2年後期成績

 2年後期の成績が少し前に発表された。その結果を先に言うと修了するための単位数を確保することができたので、大学院生活のブログに関しては今回が最後になる。

 

国際財務報告基準論Ⅱ(優)

 この科目は前半で会計雑誌から会計業界がどのような基準を策定しようとしているか等を調べてグループで発表することが求められた。グループ毎に指定される雑誌は異なり私のグループが指定されたのは会計監査ジャーナル(1年分)だった。
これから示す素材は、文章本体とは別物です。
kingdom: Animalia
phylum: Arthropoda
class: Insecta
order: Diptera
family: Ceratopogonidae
グループによって指定される雑誌に違いはあるものの、対象としている業界の動向は1つなので、グループによって発表内容に違いはほとんど見られなかった。この発表や後半の発表で参考にする資料は自習室の下の図書館にあるのだが、図書館に行った際にこの講義を履修していないのに雑誌を読んでいる1年生を見かけた。1年生(次年度の2年生)は自習室の利用率も高く、やはりレベルが高いと思う。
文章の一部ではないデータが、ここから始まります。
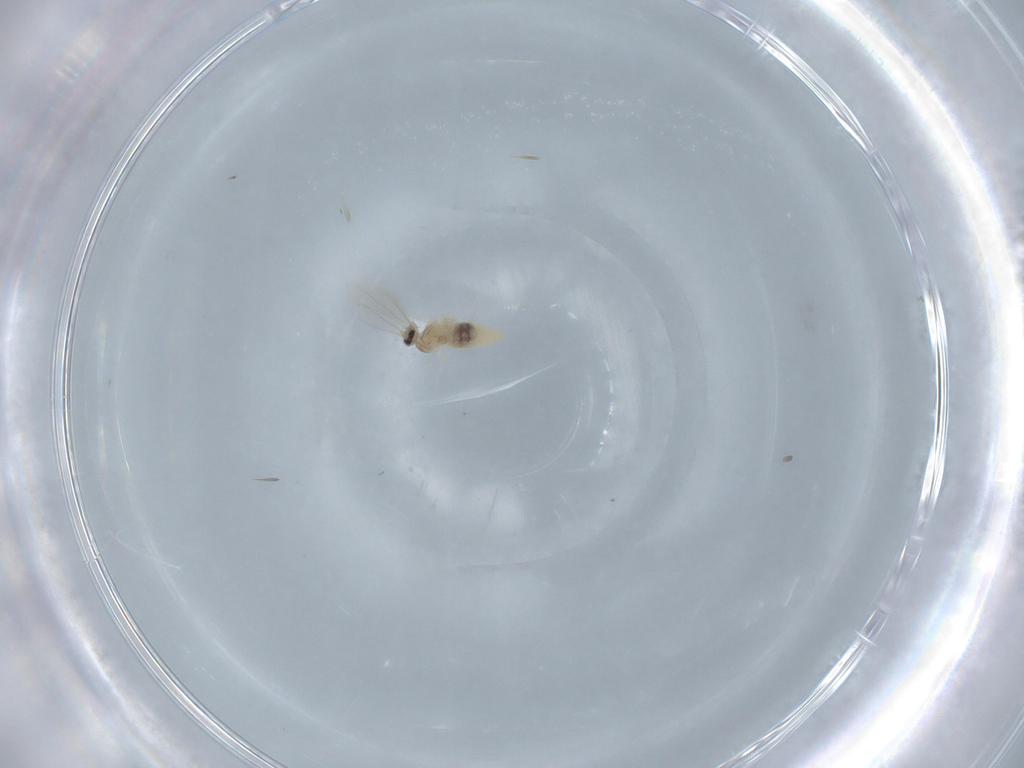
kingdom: Animalia
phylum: Arthropoda
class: Insecta
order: Diptera
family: Cecidomyiidae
 後半は国際会計基準IFRS)を調べることが求められる。これに関しては自分でどの基準(科目)を発表したいのかを自由に選択して、個人による発表が求められる。私が選んだテーマは①超インフレ経済下における財務報告、②株式報酬、③リース会計であった。これらのIFRSにおける取扱いと日本基準との差異等を25分くらい発表することになる。他の受講者が選んだテーマは有形固定資産や無形資産、減損、投資不動産、投資不動産、従業員給付、農業、鉱物資源、財務諸表の表示であった。このほかにまだ選ばれなかったテーマがあるので、自由度はかなりあると思う。発表スタイルも結構自由度があり、IFRS基準の内容に重点を置く人や、日本基準との比較に重点を置く人、私なんかがそうだが計算例に重点を置く人と様々であった。最後に簡単なレポートが2つ要求される。全体的な分量は普通~やや重くらいだが、これから日本の基準はIFRSと収斂していくと考えているので、新基準を先取りするという意味において大変有意義な科目だと考えている。現実として、後半③番目のリースに関してはそろそろ新基準が発表されそうであり、②番目の株式報酬に関しては2021年11月29日の企業会計基準諮問会議で基準策定のプロジェクトに入れるように提案されている。

 

管理会計論Ⅱ(秀)

 正月明けに期末プレゼンがあった。内容は自由で私は中間プレゼンの続き(人事管理に関して)を発表した。先生からは内容が面白いとの評価を戴いたので、中間プレゼンと併せて発表点は良かったと思う。発表は1人15で、ディスカッサントは5分。発表時間が中間プレゼンと少し違うが、ディスカッサントの存在等全体の形式は中間プレゼンと同じだったので皆冷静に臨めたと思う。他の受講者は予算管理、管理会計と教育、マテリアルフローコスト会計について発表していた。この科目は発表以外に授業終わりの小課題やレポート課題が科される。授業終わりの小課題では答えが無い問いが投げかけられた。例えば○○(授業で取り扱ったテーマ)についてどのような効果や限界があると思うか?や、○○な状況に陥った時に社会人のあなたならどうするか?というものであった。

 このような課題を見ても分かるが、この科目は社会に出た後にどのように振舞うべきかという事に関してかなり意識づけが行われたものであった。先に書いたプレゼンでは、単に発表・質疑応答が行われて終了するだけでなく、全体の講評が行われた。そこでは発表がかなり上手な社会人出身の同期を念頭に置いて、発表の仕方が指導された。例えばスライドに力を入れて発表するよりも発表の中身に入れるべきだというもの。私は脳みそのRAM容量が少なく次に話す内容が出てこないので、スライドに詰め込んで話すのだが、やはりそのやり方は推奨されないようだった。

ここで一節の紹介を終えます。